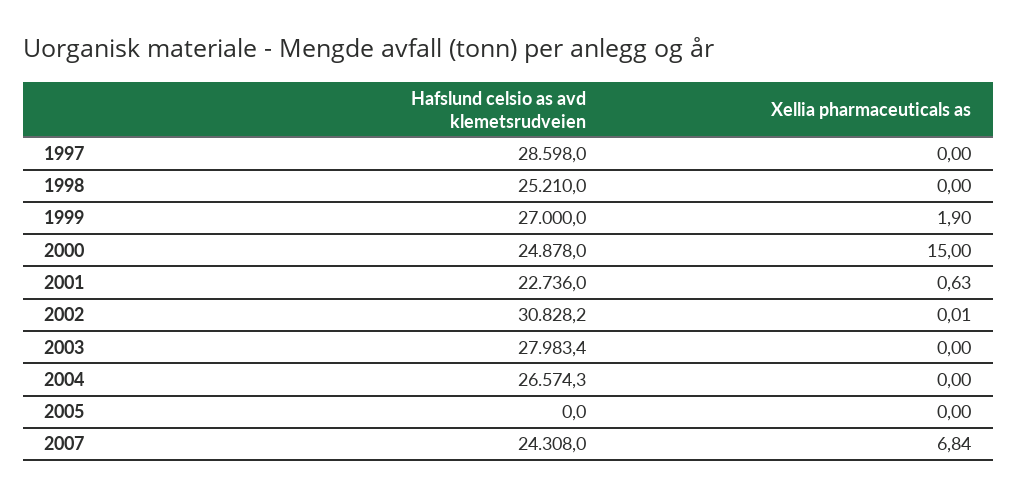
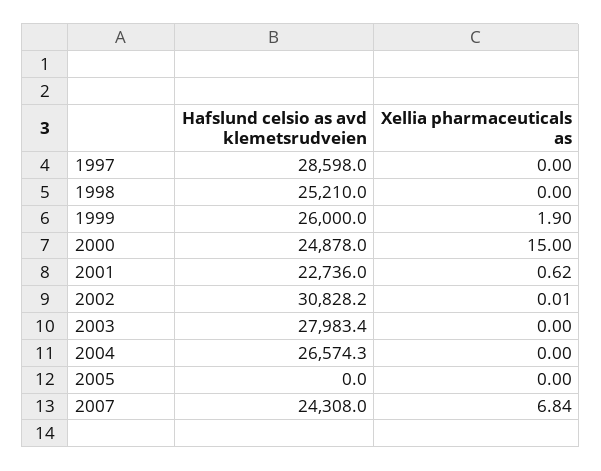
Hafslund celsio as avd klemetsrudveien, 1999: 27000 -> 26000
Xellia pharmaceuticals as, 2001: 0.63 -> 0.62

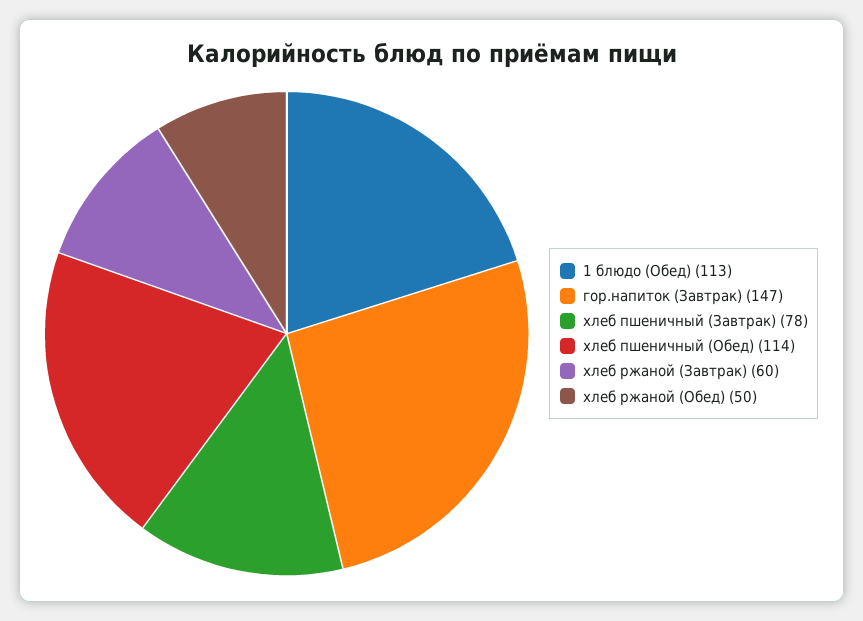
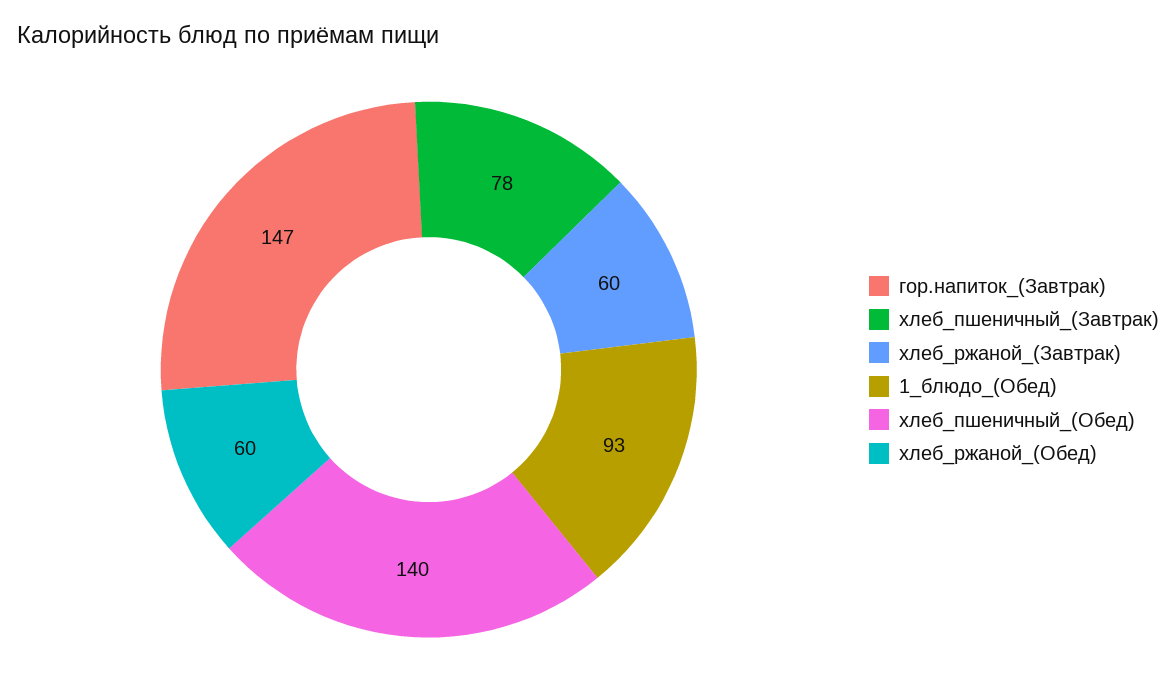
1 блюдо (Обед): 113 -> 93
хлеб пшеничный (Обед): 114 -> 140
хлеб ржаной (Обед): 50 -> 60

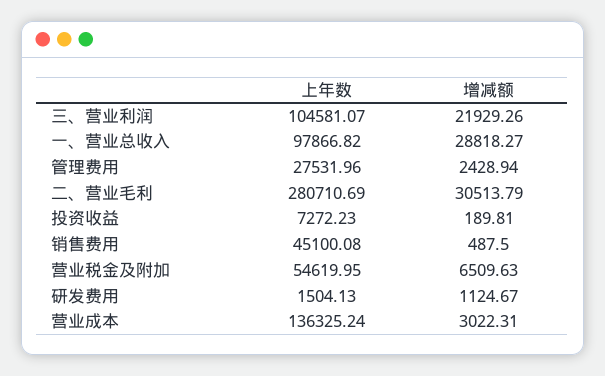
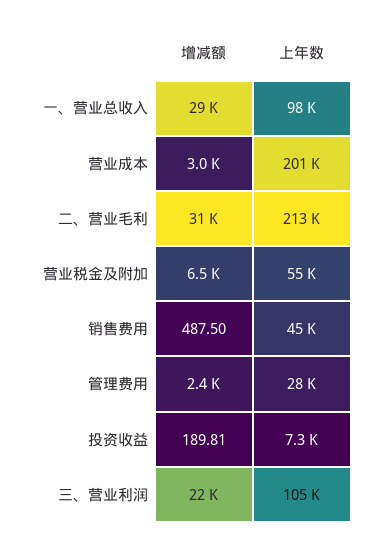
上年数, 二、营业毛利: 280710.69 -> 213000
上年数, 研发费用: 1504.13 -> none
增减额, 研发费用: 1124.67 -> none
上年数, 营业成本: 136325.24 -> 201000

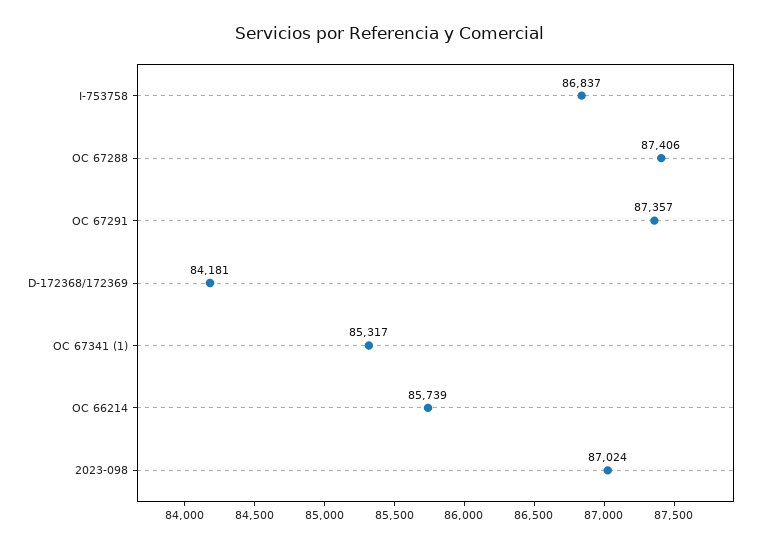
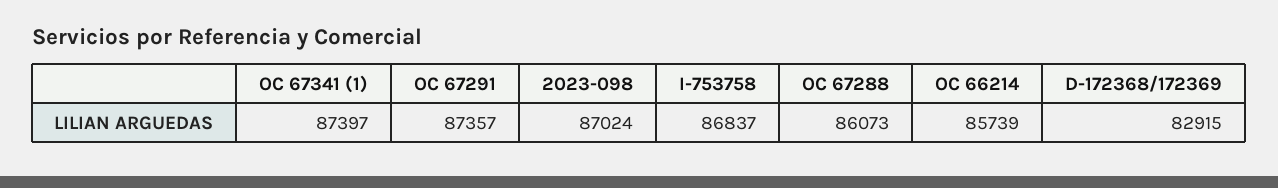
OC 67288: 87406 -> 86073
D-172368/172369: 84181 -> 82915
OC 67341 (1): 85317 -> 87397

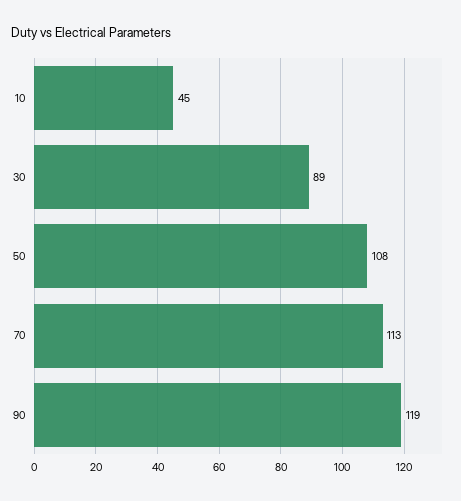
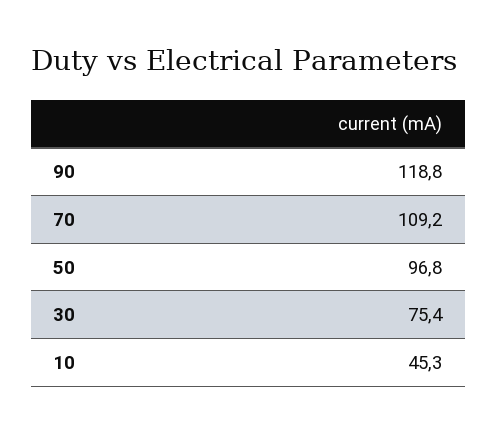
30: 89 -> 75.4
50: 108 -> 96.8
70: 113 -> 109.2

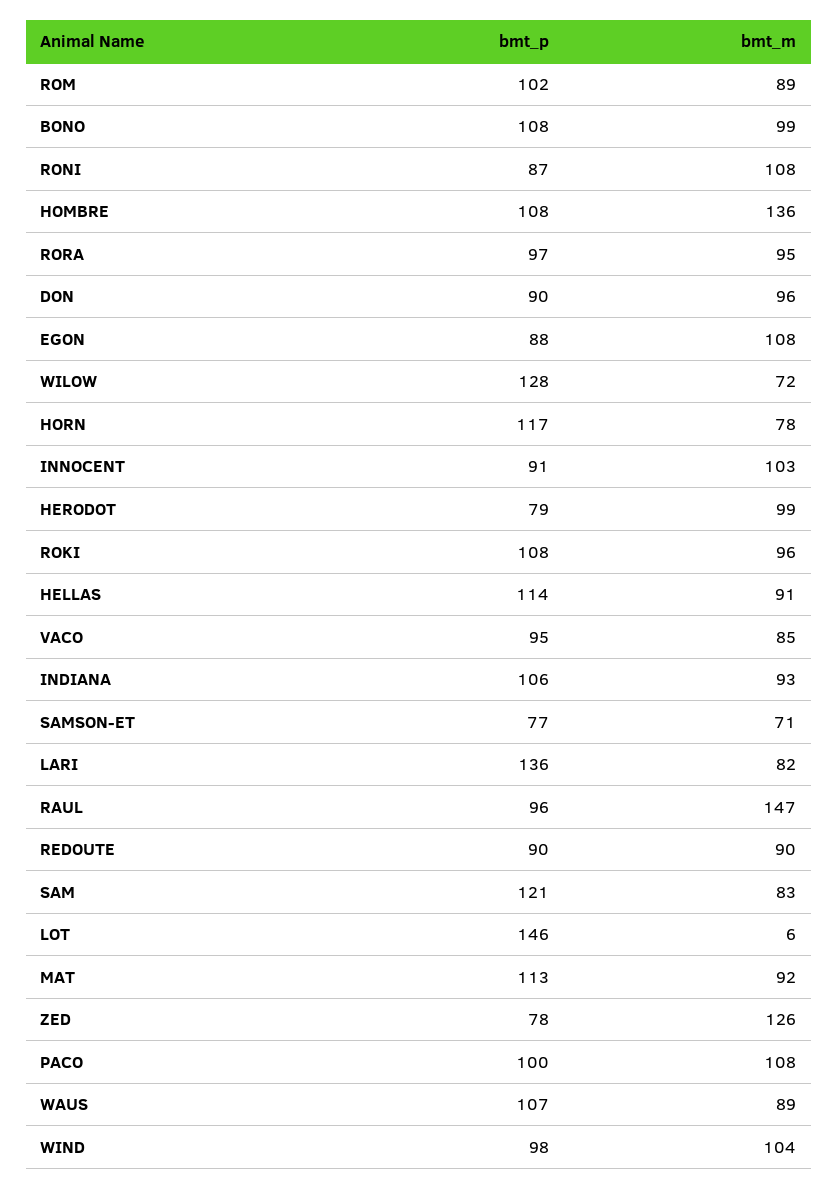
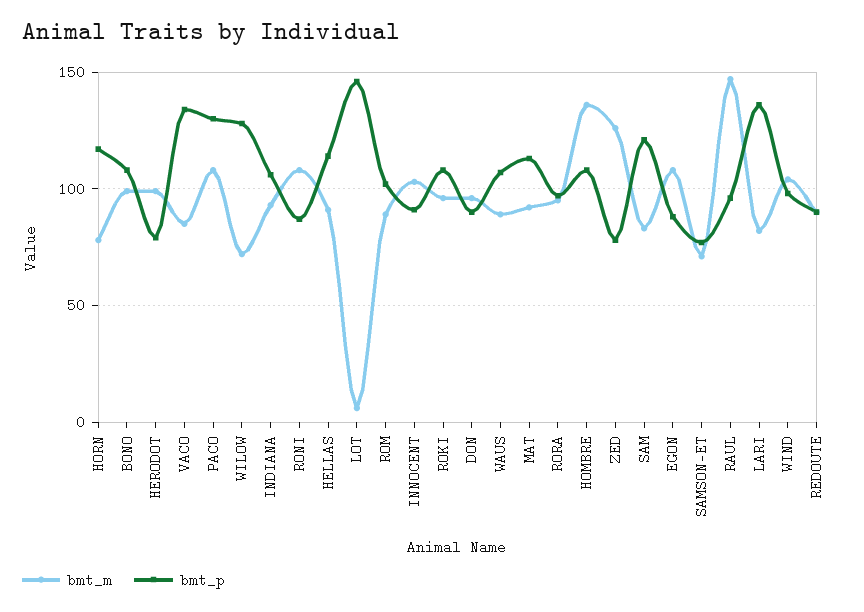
bmt_p, VACO: 95 -> 135
bmt_p, PACO: 100 -> 130

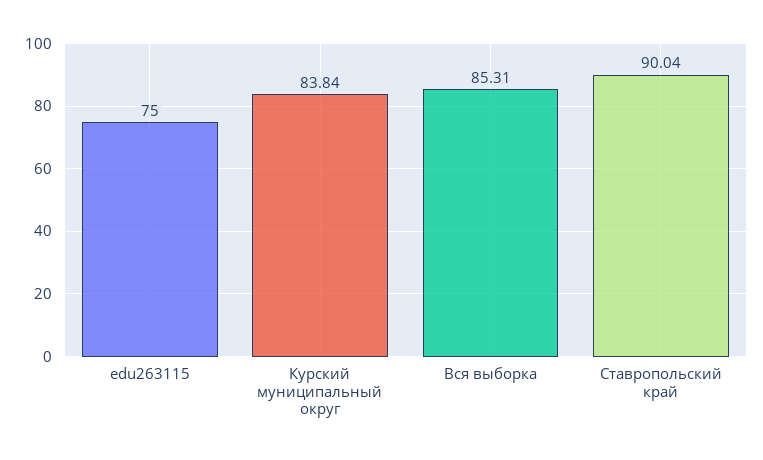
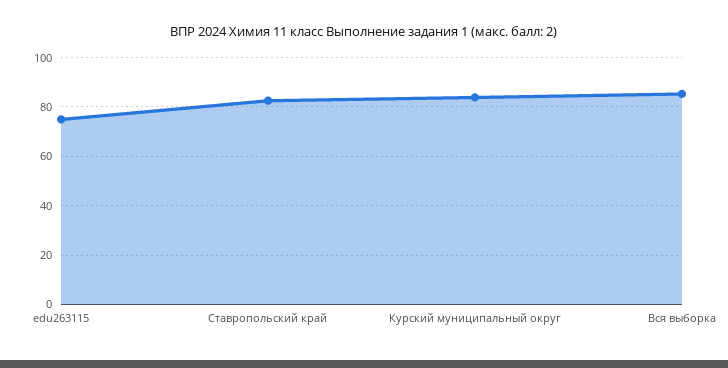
Ставропольский край: 90.04 -> 82.5

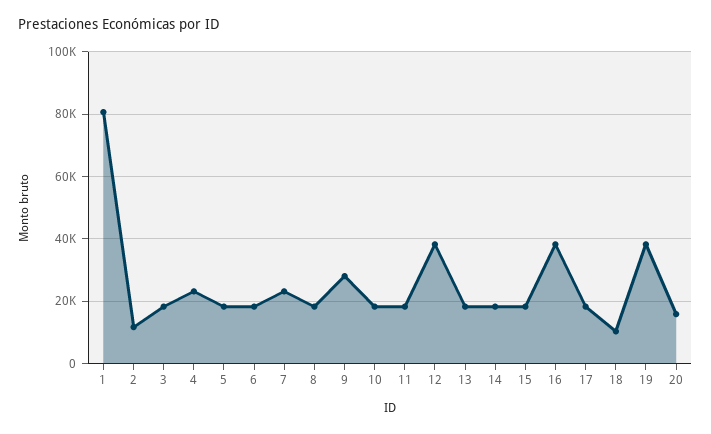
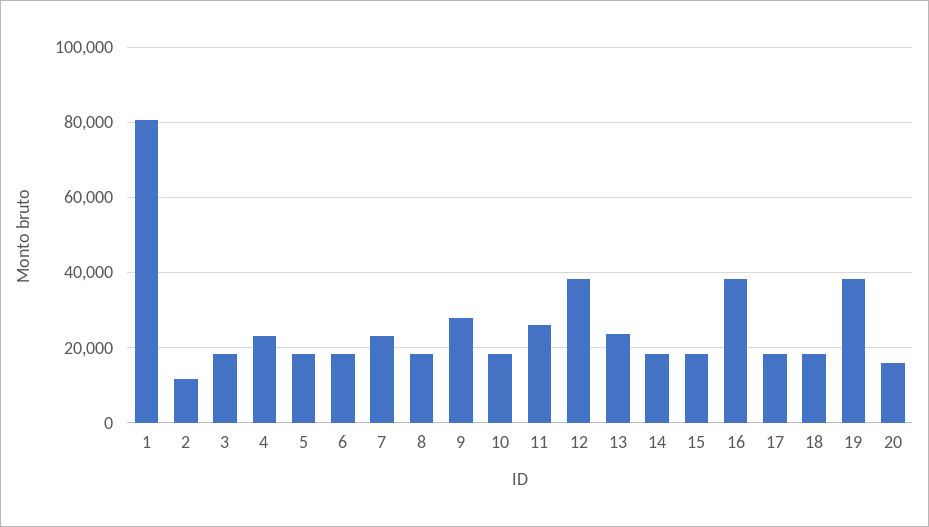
11: 18000 -> 26000
13: 18000 -> 24000
18: 10000 -> 18000

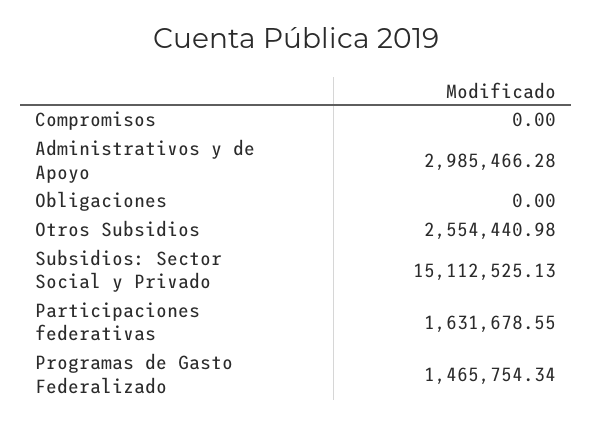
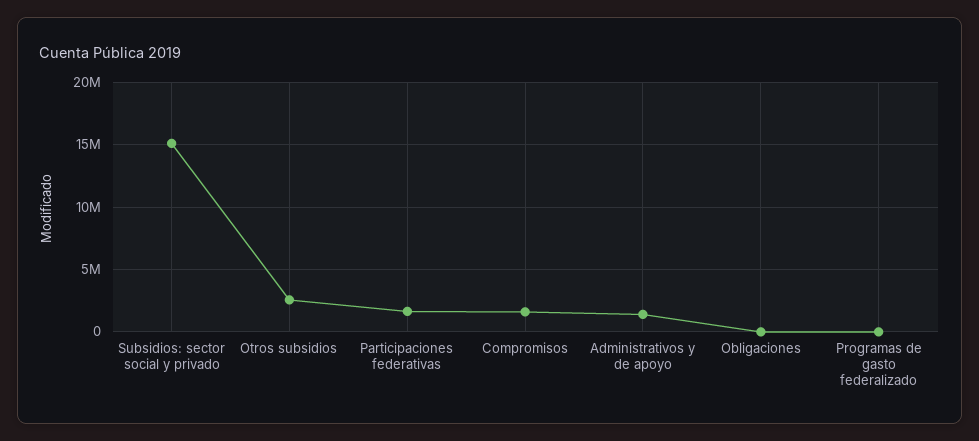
Compromisos: 0 -> 1500000
Administrativos y de Apoyo: 2985466.28 -> 1500000
Programas de Gasto Federalizado: 1465754.34 -> 0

(Task details):
The lines from the one containing "上年数, 研发费用: 1504.13 -> none" to the final line of the material, both ends included, should be retyped exactly and alone, with no pictures.

(Output):
上年数, 研发费用: 1504.13 -> none
增减额, 研发费用: 1124.67 -> none
上年数, 营业成本: 136325.24 -> 201000

OC 67288: 87406 -> 86073
D-172368/172369: 84181 -> 82915
OC 67341 (1): 85317 -> 87397

30: 89 -> 75.4
50: 108 -> 96.8
70: 113 -> 109.2

bmt_p, VACO: 95 -> 135
bmt_p, PACO: 100 -> 130

Ставропольский край: 90.04 -> 82.5

11: 18000 -> 26000
13: 18000 -> 24000
18: 10000 -> 18000

Compromisos: 0 -> 1500000
Administrativos y de Apoyo: 2985466.28 -> 1500000
Programas de Gasto Federalizado: 1465754.34 -> 0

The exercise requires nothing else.